Par ailleurs le Beau Rameau devra certainement aussi se mettre aux normes : « d’autres points de défaillance qui ne relèvent pas directement de la compétence de l’Éducation nationale, notamment en termes d’hygiène et de sécurité, feront l’objet d’une transmission aux autorités compétentes, en l’occurrence à la préfecture des Pyrénées-Atlantiques et aux communes d’Igon et de Lestelle-Bétharram afin qu’elles puissent prendre les dispositions qui s’imposent et réaliser les investigations complémentaires« .
Le rapport complet et ses annexes « vont être transmis dans les plus brefs délais à la commission des affaires culturelles et de l’éducation de l’Assemblée nationale, dans le cadre de ses travaux d’enquête sur les modalités du contrôle par l’État de la prévention des violences dans les établissements scolaires« . Cette fois l’Etat semble vouloir rattraper avec ardeur ce qu’il n’a pas fait dans le milieu des années 1995 – autant d’années perdues pour les victimes, et de nouvelles victimes qui auraient probablement pu être évitées.

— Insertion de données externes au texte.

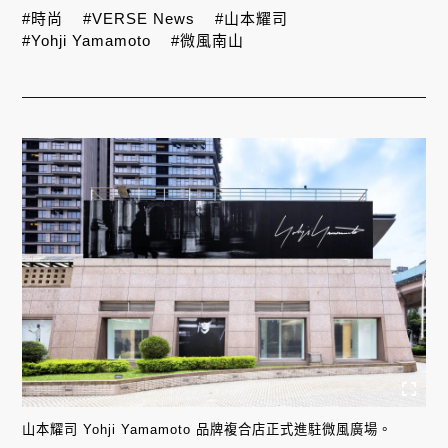
#時尚
#VERSE News
#山本耀司
#Yohji Yamamoto
#微風南山
山本耀司 Yohji Yamamoto 品牌複合店正式進駐微風廣場。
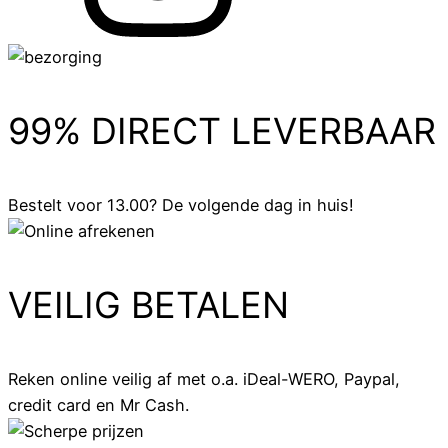
99% DIRECT LEVERBAAR
Bestelt voor 13.00? De volgende dag in huis!
VEILIG BETALEN
Reken online veilig af met o.a. iDeal-WERO, Paypal,
credit card en Mr Cash.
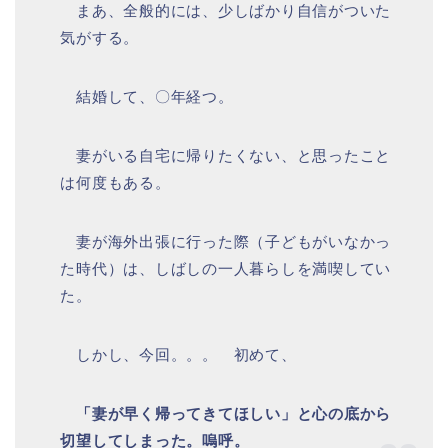
まあ、全般的には、少しばかり自信がついた
気がする。
結婚して、〇年経つ。
妻がいる自宅に帰りたくない、と思ったこと
は何度もある。
妻が海外出張に行った際（子どもがいなかっ
た時代）は、しばしの一人暮らしを満喫してい
た。
しかし、今回。。。 初めて、
「妻が早く帰ってきてほしい」と心の底から
切望してしまった。嗚呼。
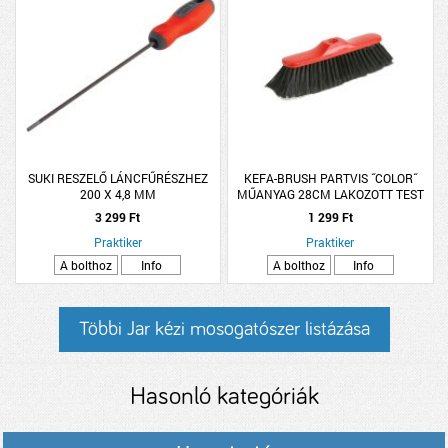
SUKI RESZELŐ LÁNCFŰRÉSZHEZ
KEFA-BRUSH PARTVIS ˝COLOR˝
200 X 4,8 MM
MŰANYAG 28CM LAKOZOTT TEST
3 299 Ft
1 299 Ft
Praktiker
Praktiker
A bolthoz
Info
A bolthoz
Info
Többi Jar kézi mosogatószer listázása
Hasonló kategóriák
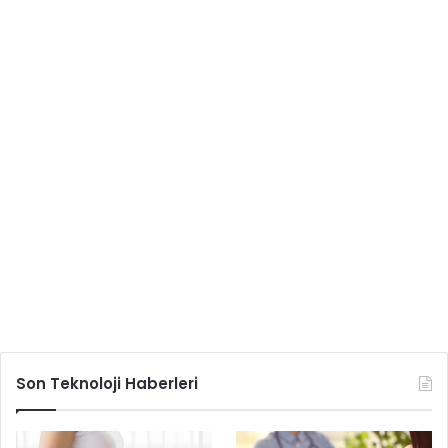
Son Teknoloji Haberleri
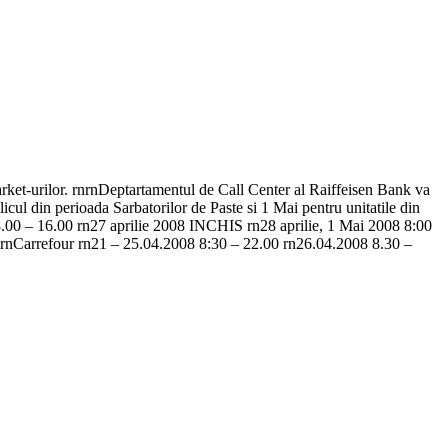
market-urilor. rnrnDeptartamentul de Call Center al Raiffeisen Bank va
cul din perioada Sarbatorilor de Paste si 1 Mai pentru unitatile din
8.00 – 16.00 rn27 aprilie 2008 INCHIS rn28 aprilie, 1 Mai 2008 8:00
 rnCarrefour rn21 – 25.04.2008 8:30 – 22.00 rn26.04.2008 8.30 –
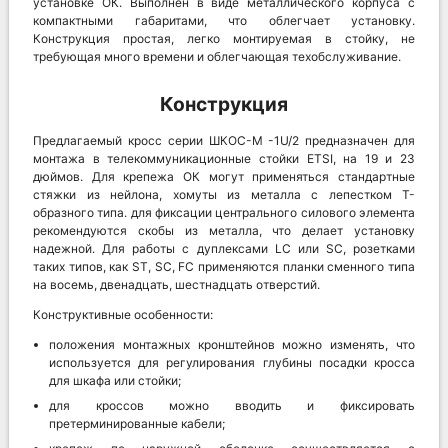
установке ОК. Выполнен в виде металлического корпуса с
компактными габаритами, что облегчает установку.
Конструкция простая, легко монтируемая в стойку, не
требующая много времени и облегчающая техобслуживание.
Конструкция
Предлагаемый кросс серии ШКОС-М -1U/2 предназначен для
монтажа в телекоммуникационные стойки ETSI, на 19 и 23
дюймов. Для крепежа ОК могут применяться стандартные
стяжки из нейлона, хомуты из металла с лепестком Т-
образного типа. для фиксации центрального силового элемента
рекомендуются скобы из металла, что делает установку
надежной. Для работы с дуплексами LC или SC, розетками
таких типов, как ST, SC, FC применяются планки сменного типа
на восемь, двенадцать, шестнадцать отверстий.
Конструктивные особенности:
положения монтажных кронштейнов можно изменять, что
используется для регулирования глубины посадки кросса
для шкафа или стойки;
для кроссов можно вводить и фиксировать
претерминированные кабели;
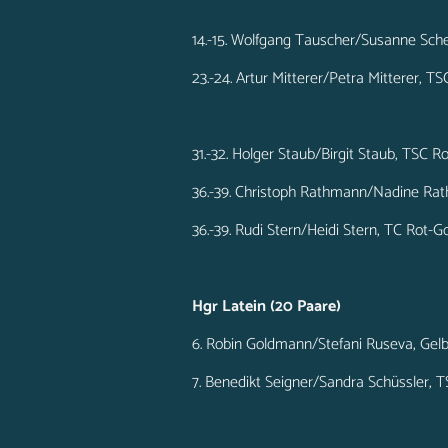
14.-15. Wolfgang Tauscher/Susanne Sc
23.-24. Artur Mitterer/Petra Mitterer, 
31.-32. Holger Staub/Birgit Staub, TSC 
36.-39. Christoph Rathmann/Nadine R
36.-39. Rudi Stern/Heidi Stern, TC Rot-
Hgr Latein (20 Paare)
6. Robin Goldmann/Stefani Ruseva, Ge
7. Benedikt Seigner/Sandra Schüssler, 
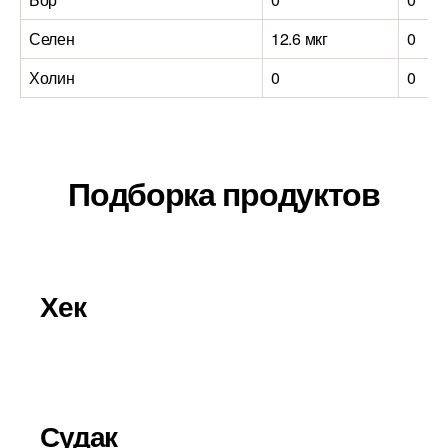
Селен
12.6 мкг
0
Холин
0
0
Подборка продуктов
Хек
Судак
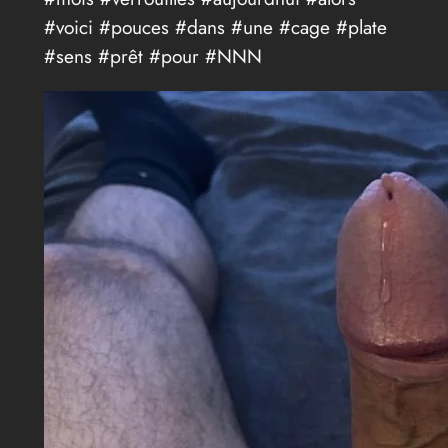
#voici #pouces #dans #une #cage #plate
#sens #prêt #pour #NNN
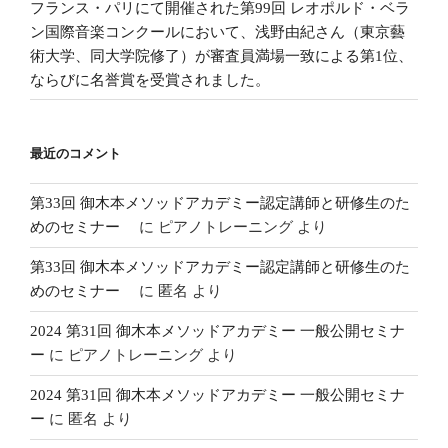
フランス・パリにて開催された第99回 レオポルド・ベラ
ン国際音楽コンクールにおいて、浅野由紀さん（東京藝
術大学、同大学院修了）が審査員満場一致による第1位、
ならびに名誉賞を受賞されました。
最近のコメント
第33回 御木本メソッドアカデミー認定講師と研修生のた
めのセミナー
に
ピアノトレーニング
より
第33回 御木本メソッドアカデミー認定講師と研修生のた
めのセミナー
に
匿名
より
2024 第31回 御木本メソッドアカデミー 一般公開セミナ
ー
に
ピアノトレーニング
より
2024 第31回 御木本メソッドアカデミー 一般公開セミナ
ー
に
匿名
より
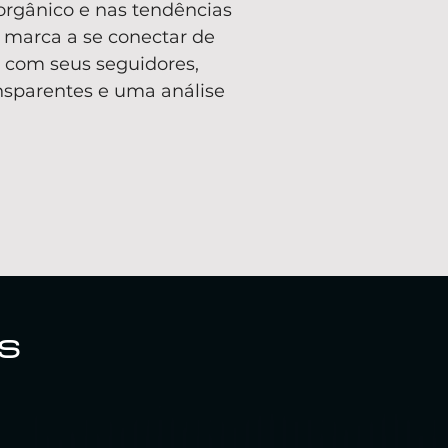
orgânico e nas tendências
 marca a se conectar de
z com seus seguidores,
nsparentes e uma análise
s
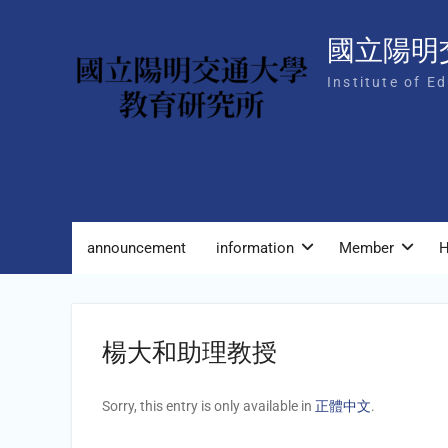
Skip
to
國立陽明
content
Institute of E
announcement
information
Member
H
楊大和助理教授
Sorry, this entry is only available in
正體中文
.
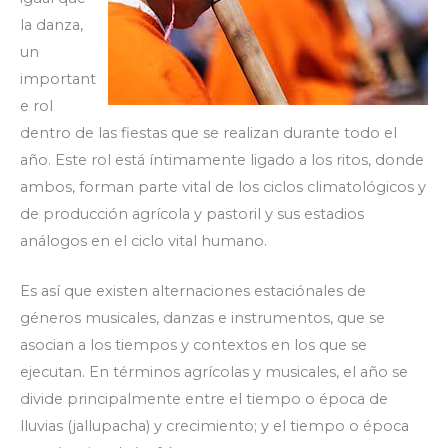
la danza,
un
important
e rol
dentro de las fiestas que se realizan durante todo el
año. Este rol está íntimamente ligado a los ritos, donde
ambos, forman parte vital de los ciclos climatológicos y
de producción agrícola y pastoril y sus estadios
análogos en el ciclo vital humano.
Es así que existen alternaciones estaciónales de
géneros musicales, danzas e instrumentos, que se
asocian a los tiempos y contextos en los que se
ejecutan. En términos agrícolas y musicales, el año se
divide principalmente entre el tiempo o época de
lluvias (jallupacha) y crecimiento; y el tiempo o época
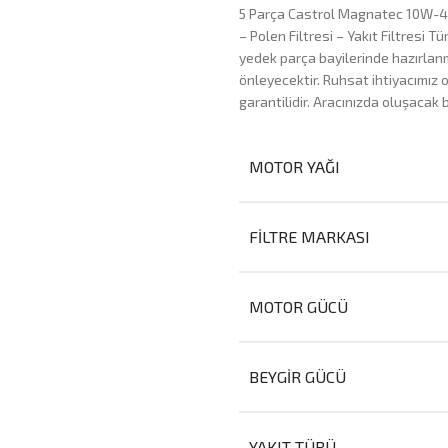
5 Parça Castrol Magnatec 10W-40 4
– Polen Filtresi – Yakıt Filtresi
yedek parça bayilerinde hazırlanm
önleyecektir. Ruhsat ihtiyacımız 
garantilidir. Aracınızda oluşacak 
MOTOR YAĞI
FILTRE MARKASI
MOTOR GÜCÜ
BEYGIR GÜCÜ
YAKIT TÜRÜ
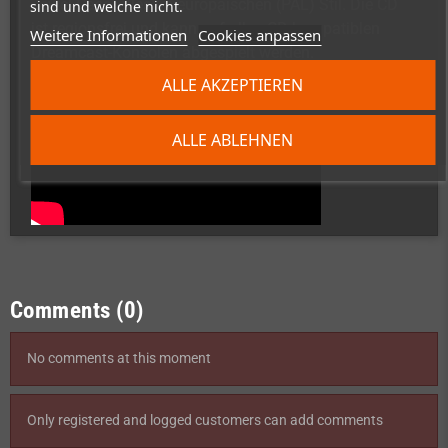
Jewel Case, alles im europäischen (PAL) Stil. Die CD
sind und welche nicht.
ist regionsfrei und kann auf allen CD-kompatiblen
Weitere Informationen
Cookies anpassen
Dreamcast-Konsolen abgespielt werden.
ALLE AKZEPTIEREN
ALLE ABLEHNEN
Comments (0)
No comments at this moment
Only registered and logged customers can add comments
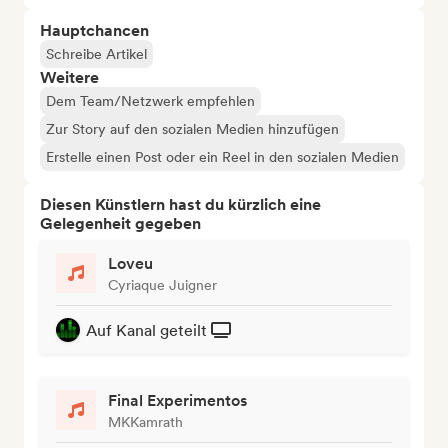
Hauptchancen
Schreibe Artikel
Weitere
Dem Team/Netzwerk empfehlen
Zur Story auf den sozialen Medien hinzufügen
Erstelle einen Post oder ein Reel in den sozialen Medien
Diesen Künstlern hast du kürzlich eine
Gelegenheit gegeben
Loveu
Cyriaque Juigner
Auf Kanal geteilt
Final Experimentos
MKKamrath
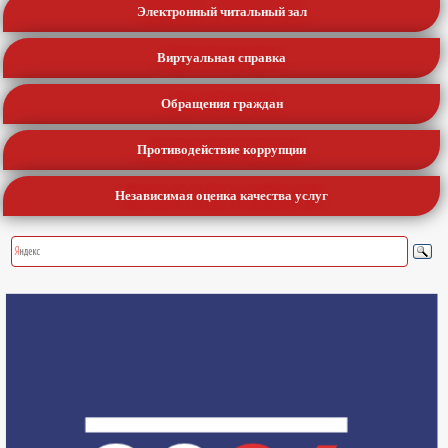
Электронный читальный зал
Виртуальная справка
Обращения граждан
Противодействие коррупции
Независимая оценка качества услуг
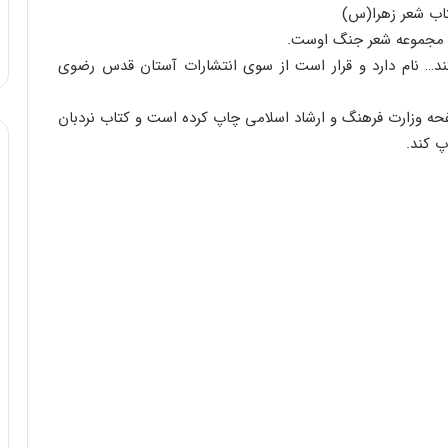
اب شعر زهرا(س)
بور مجموعه شعر جنگ اوست.
… نام دارد و قرار است از سوی انتشارات آستان قدس رضوی
از سال‌های دور و نزدیک او را در بیش از ۳۵۰ صفحه وزارت فرهنگ و ارشاد اسلامی چاپ کرده است و کتاب نردبان
 کند.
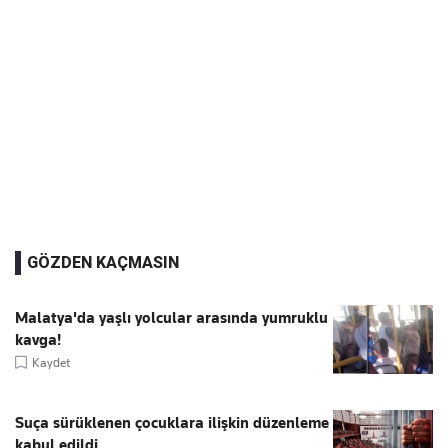
GÖZDEN KAÇMASIN
Malatya'da yaşlı yolcular arasında yumruklu
kavga!
Kaydet
Suça sürüklenen çocuklara ilişkin düzenleme
kabul edildi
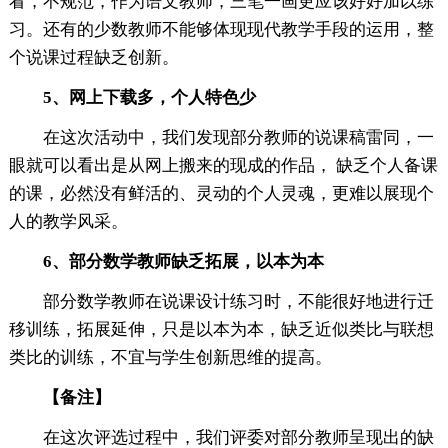
看，不规范，作为语文教师，三笔一画更应该好好加以练
习。还有的少数教师不能够体现现代教学手段的运用，整
个说课过程缺乏创新。
5、网上下载多，个人特色少
在这次活动中，我们发现部分教师的说课稿雷同，一
眼就可以看出是从网上搬来的现成的作品， 缺乏个人备课
的课，必然没有鲜活的、灵动的个人灵魂，更难以展现个
人的教学风采。
6、部分数学教师缺乏拓展，以本为本
部分数学教师在说课设计练习时，不能很好地进行迁
移训练，拓展延伸，只是以本为本，缺乏近似类比与联想
类比的训练，不宜与学生创新思维的提高。
【备注】
在这次评选过程中，我们评委对部分教师呈现出的缺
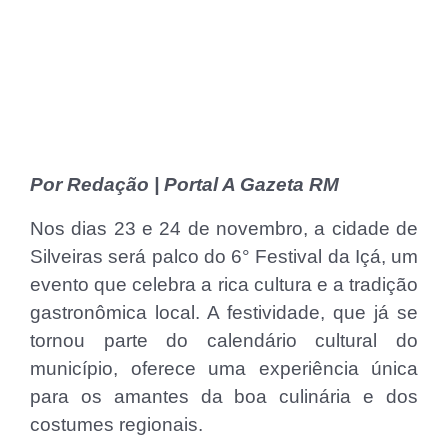
Por Redação | Portal A Gazeta RM
Nos dias 23 e 24 de novembro, a cidade de
Silveiras será palco do 6° Festival da Içá, um
evento que celebra a rica cultura e a tradição
gastronômica local. A festividade, que já se
tornou parte do calendário cultural do
município, oferece uma experiência única
para os amantes da boa culinária e dos
costumes regionais.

Quid de la contribution des hôpitaux, infirmiers et services sociaux à l’omerta autour de Bétharram ?
Cependant si le ministère de l’Education essaie de se rattraper, » quid ainsi de l’hôpital, et des médecins, qui recevaient régulièrement des enfants de Bétharram ensanglantés par les corrections qu’ils recevaient de leurs encadrants ? Quid des services sociaux, et des signalements qu’ils auraient dû faire ? » Et, au passage, des infirmiers (civils) de l’établissement. Le silence des services sociaux et sanitaires locaux, non religieux, qui d’après les témoignages des anciens élèves étaient largement au fait de la brutalité des « corrections » de Bétharram et de leurs effets sur les élèves, est assourdissant.